И.В. Курчатов, под руководством которого уже шли первые исследования по физике ядра и частиц, с началом войны немедленно перешёл на «прикладную работу» (по обеспечению безопасности военных кораблей от магнитных мин). И только прекращение американских публикаций по ядерной технике помогло убедить наше начальство в прикладном её значении.
П.Л. Капица пытался объяснить Сталину, что «дирижёр должен не только махать палочкой, но и понимать партитуру» (он имел в виду главного руководителя проекта, не имевшего физического образования). Впрочем, в письме самому этому наркому он писал: «В случае, если я замечу со стороны Ландау какие-либо высказывания, направленные во вред советской власти, то немедленно сообщу об этом органам НКВД» — и этим, по-видимому, способствовал освобождению Ландау из Бутырок.
«Прикладные» математики разработали позже компьютерный метод поиска полезных ископаемых и нашли золото в долине, где геологи его не ожидали.

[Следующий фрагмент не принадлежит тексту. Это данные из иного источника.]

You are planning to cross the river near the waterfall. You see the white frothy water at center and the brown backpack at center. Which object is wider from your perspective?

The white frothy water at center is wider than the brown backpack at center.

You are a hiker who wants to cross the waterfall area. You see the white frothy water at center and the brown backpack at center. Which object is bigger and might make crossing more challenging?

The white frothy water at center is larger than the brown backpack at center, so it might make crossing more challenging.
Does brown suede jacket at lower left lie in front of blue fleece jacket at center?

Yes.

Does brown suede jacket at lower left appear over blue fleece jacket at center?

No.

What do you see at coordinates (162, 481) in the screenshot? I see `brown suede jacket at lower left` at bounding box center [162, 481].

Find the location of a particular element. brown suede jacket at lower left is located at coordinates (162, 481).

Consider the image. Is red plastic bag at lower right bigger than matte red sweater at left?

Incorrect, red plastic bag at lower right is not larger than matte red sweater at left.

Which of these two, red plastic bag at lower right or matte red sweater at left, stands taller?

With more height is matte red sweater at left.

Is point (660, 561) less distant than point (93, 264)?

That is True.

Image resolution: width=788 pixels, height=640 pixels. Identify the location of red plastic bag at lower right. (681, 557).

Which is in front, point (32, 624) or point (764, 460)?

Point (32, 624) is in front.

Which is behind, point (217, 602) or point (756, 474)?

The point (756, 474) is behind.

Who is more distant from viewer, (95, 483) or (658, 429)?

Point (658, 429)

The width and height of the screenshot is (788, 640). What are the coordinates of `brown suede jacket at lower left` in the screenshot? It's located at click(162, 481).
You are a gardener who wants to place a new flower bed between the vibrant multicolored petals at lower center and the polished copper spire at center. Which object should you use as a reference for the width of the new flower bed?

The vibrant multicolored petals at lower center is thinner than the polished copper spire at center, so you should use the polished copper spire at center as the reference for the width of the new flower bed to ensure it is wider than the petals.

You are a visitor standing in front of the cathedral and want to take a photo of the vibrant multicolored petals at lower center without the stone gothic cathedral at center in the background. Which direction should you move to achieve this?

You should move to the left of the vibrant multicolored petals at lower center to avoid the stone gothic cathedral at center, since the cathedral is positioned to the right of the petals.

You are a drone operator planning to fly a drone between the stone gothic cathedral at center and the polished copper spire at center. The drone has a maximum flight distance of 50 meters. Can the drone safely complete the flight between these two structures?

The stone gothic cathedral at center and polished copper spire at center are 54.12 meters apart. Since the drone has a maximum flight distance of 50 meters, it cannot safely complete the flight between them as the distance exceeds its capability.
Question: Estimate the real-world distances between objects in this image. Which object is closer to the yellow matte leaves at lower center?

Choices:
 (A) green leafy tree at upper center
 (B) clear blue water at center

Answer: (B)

Но при обсуждении этой работы в престижном Комитете один очень квалифицированный математик усомнился и премии не дали.
Через некоторое время важный администратор заявил, хваля этого математика:
— А какой он был умный! (тот к этому времени, кажется, уже умер).
— Что, — спросил другой член Комитета, — теоремы были неверные?
— Какие теоремы! — воскликнул босс. — Золото было подброшено!
В настоящее время компьютерные мафии всего мира осуществляют долговременный план уничтожения математической (и всякой другой) науки, культуры и образования. Сначала ликвидируются книги и журналы, потом — лекции, экзамены и т. д. Академик E.Л. Фейнберг в замечательной книге «Эпоха и личность. Физики» (М.: Наука, 1999) пишет, что «в условиях террора погружение в науку есть единственная возможность для ученого сохранить себя как личность: были бы только лаборатории и библиотеки». Так вот, их-то скоро и не будет.
Вот ещё пример компьютерного бескультурья. Помещая в Internet мою популярную статью (кстати, без моего разрешения и моего контроля), компьютерщики исказили мою оценку роста метеорологических возмущений за несколько недель. У меня стояло «примерно в 10-5 раз» (т. е. возмущения нарастают в сто тысяч раз, делая динамическое прогнозирование погоды на такой срок принципиально невозможным). В электронной версии вместо этого было «примерно в 105 раз». Кроме грубейшего искажения смысла, эта ошибка свидетельствует о полной утрате общей культуры: культурный человек не может сказать ни о чём «примерно 105» — если уж «примерно», то 100!
«Литературная газета» (№ 40, 3-10 октября 2001 г.) опубликовала в кроссворде «Истинная слава нации» (решение в № 41), что слова «радуга» и «прокурор» пересекаются по общей для них пятой букве радуги и четвертой — прокурора. Истинная или не истинная, но слава нации от такой безграмотности в ведущей московской газете не прирастает. Боюсь, однако, что газета, увы, правильно отражает культурный уровень города и страны, как это и должно быть.